■ **Task**
Copy out the line that contains "right front paw: (178, 250)" and the lines after it through the final one in the entries below, exactly, with no other lines.

Dataset excerpts:

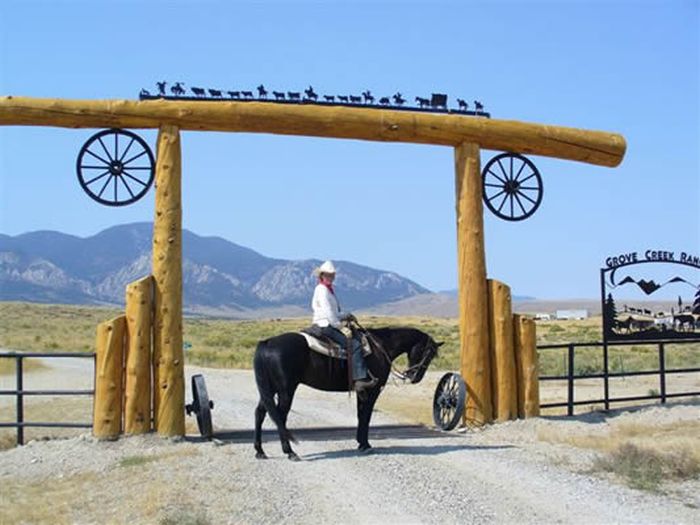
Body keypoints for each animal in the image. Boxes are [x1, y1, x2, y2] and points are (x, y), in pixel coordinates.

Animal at [252, 324, 440, 458]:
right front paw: (365, 445)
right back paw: (289, 452)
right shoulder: (373, 391)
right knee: (280, 416)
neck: (380, 347)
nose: (415, 377)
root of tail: (268, 342)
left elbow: (360, 415)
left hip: (270, 390)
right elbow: (366, 416)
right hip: (286, 390)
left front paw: (360, 443)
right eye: (428, 353)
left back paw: (260, 451)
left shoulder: (362, 391)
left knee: (260, 412)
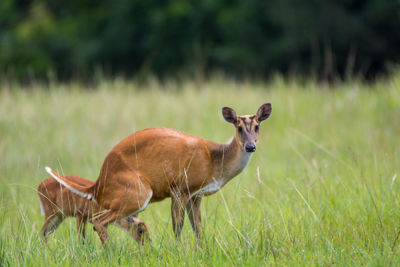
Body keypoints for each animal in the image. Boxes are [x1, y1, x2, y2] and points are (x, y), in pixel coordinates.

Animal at [45, 103, 272, 245]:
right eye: (239, 127)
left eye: (257, 126)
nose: (250, 146)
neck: (214, 162)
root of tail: (97, 184)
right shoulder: (180, 188)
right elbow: (178, 226)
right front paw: (178, 250)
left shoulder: (197, 195)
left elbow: (197, 227)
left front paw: (200, 250)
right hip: (137, 192)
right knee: (99, 220)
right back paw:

■ **Solution to this task**
right front paw: (178, 250)
left shoulder: (197, 195)
left elbow: (197, 227)
left front paw: (200, 250)
right hip: (137, 192)
right knee: (99, 220)
right back paw:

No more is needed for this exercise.